**Given information**
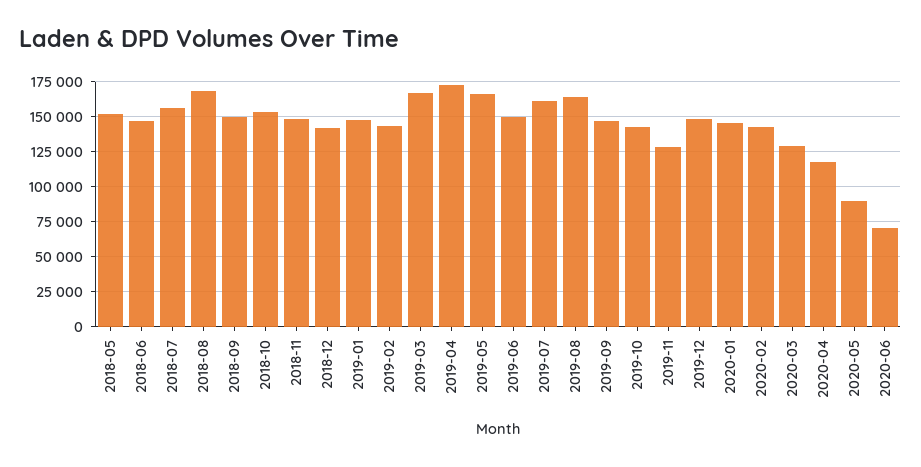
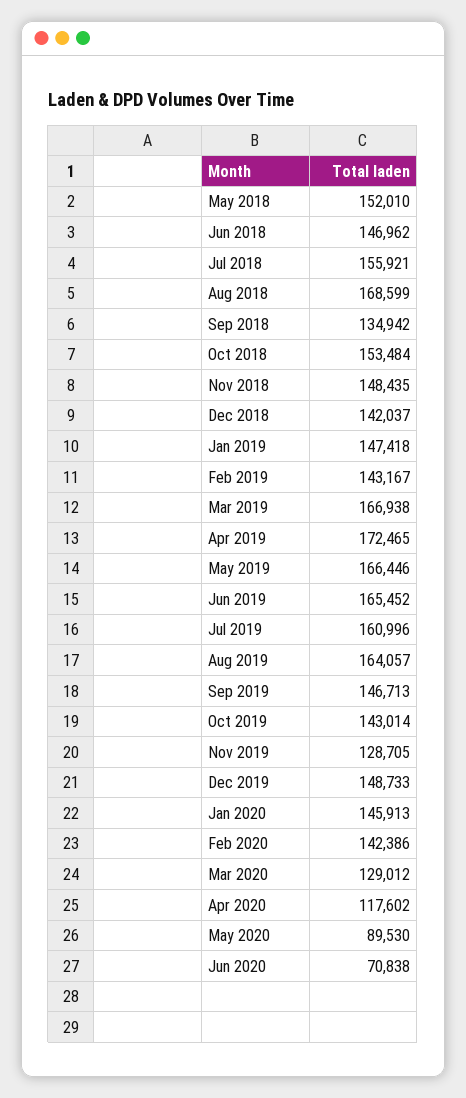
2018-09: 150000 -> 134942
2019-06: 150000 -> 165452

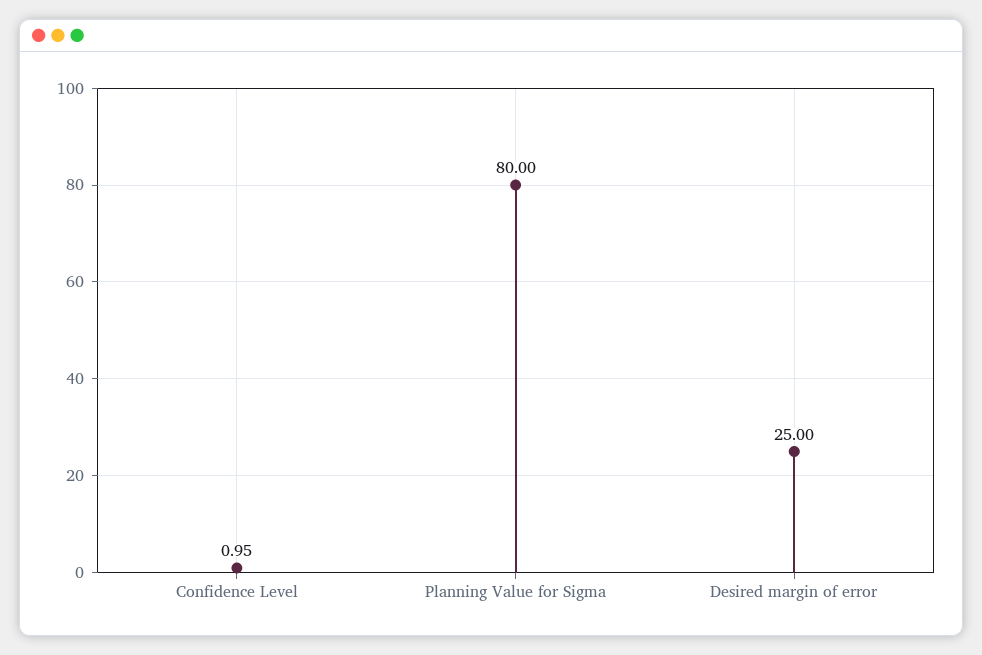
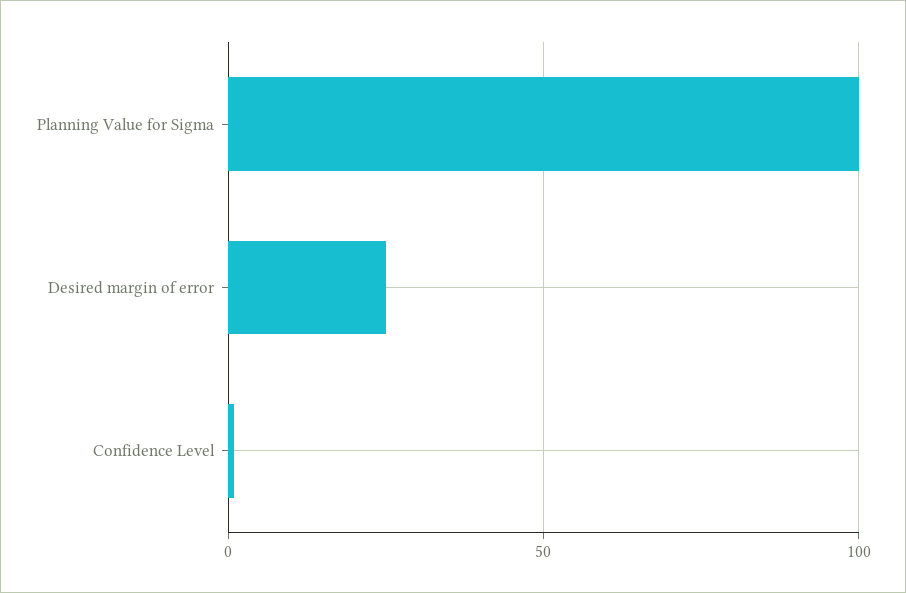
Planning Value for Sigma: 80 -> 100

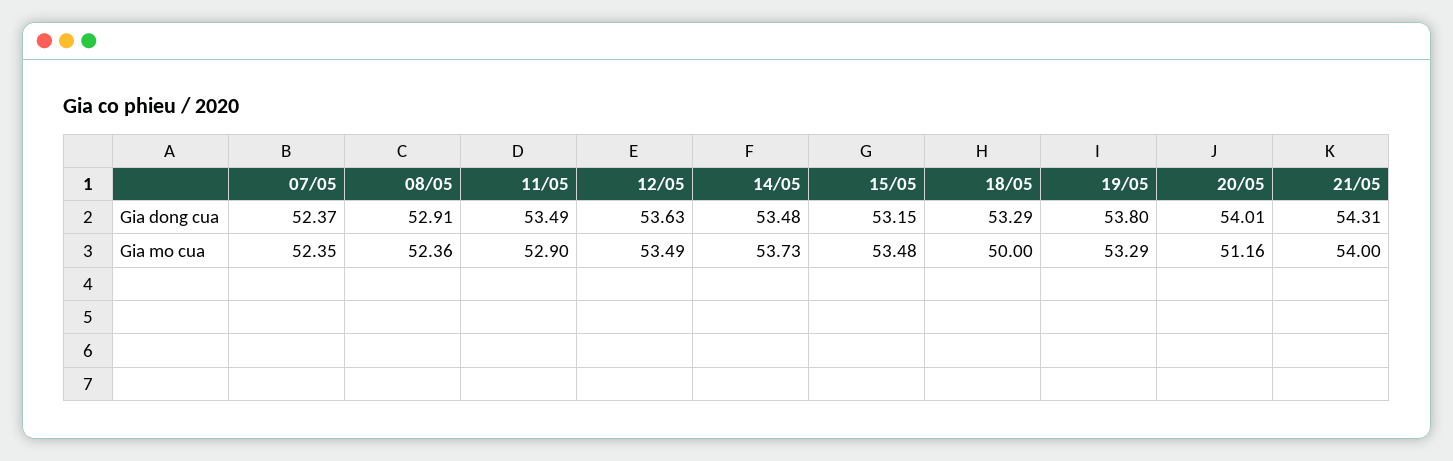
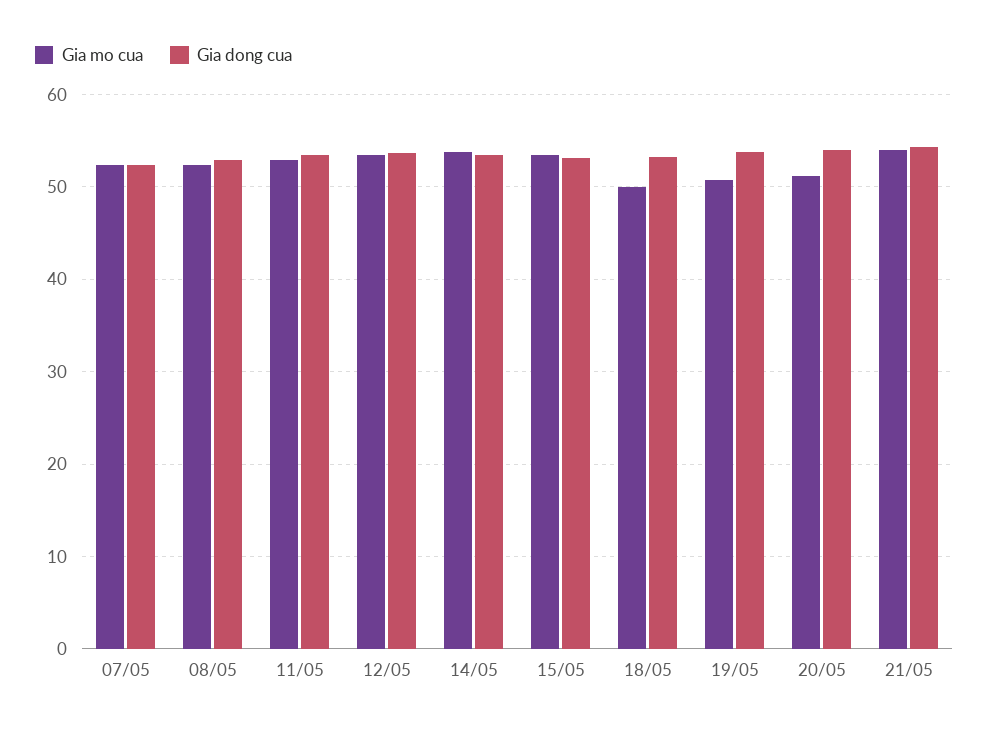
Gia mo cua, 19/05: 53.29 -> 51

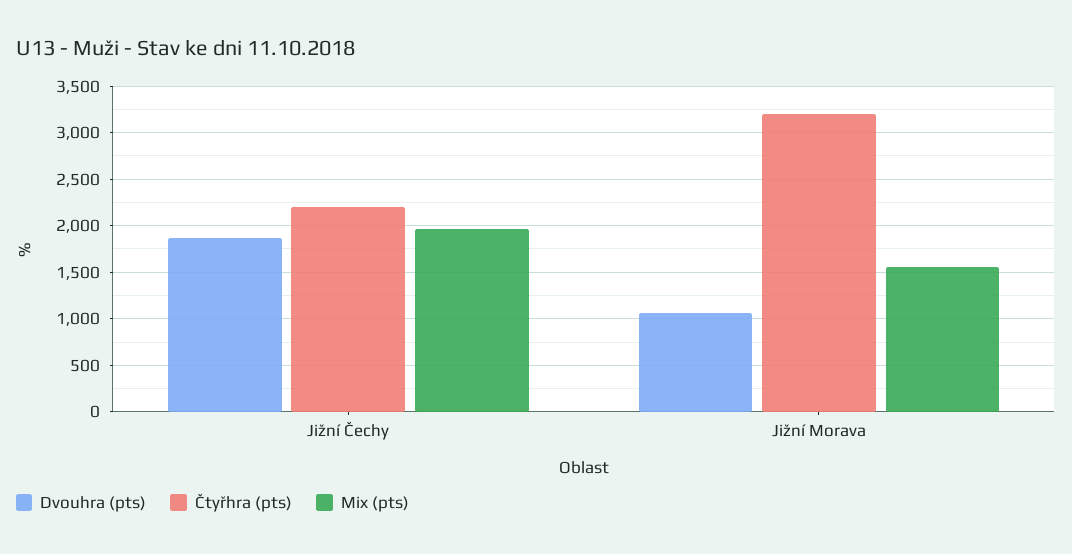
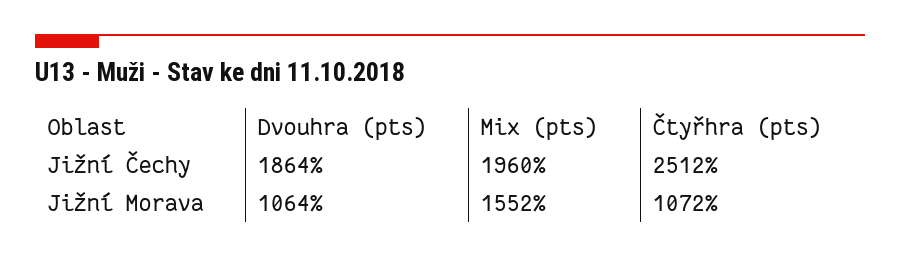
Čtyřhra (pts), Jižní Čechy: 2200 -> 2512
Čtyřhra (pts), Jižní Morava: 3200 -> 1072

**Work task**
State the number of lines in the material holding the word "Čtyřhra". Add nothing else.

**Reply**
2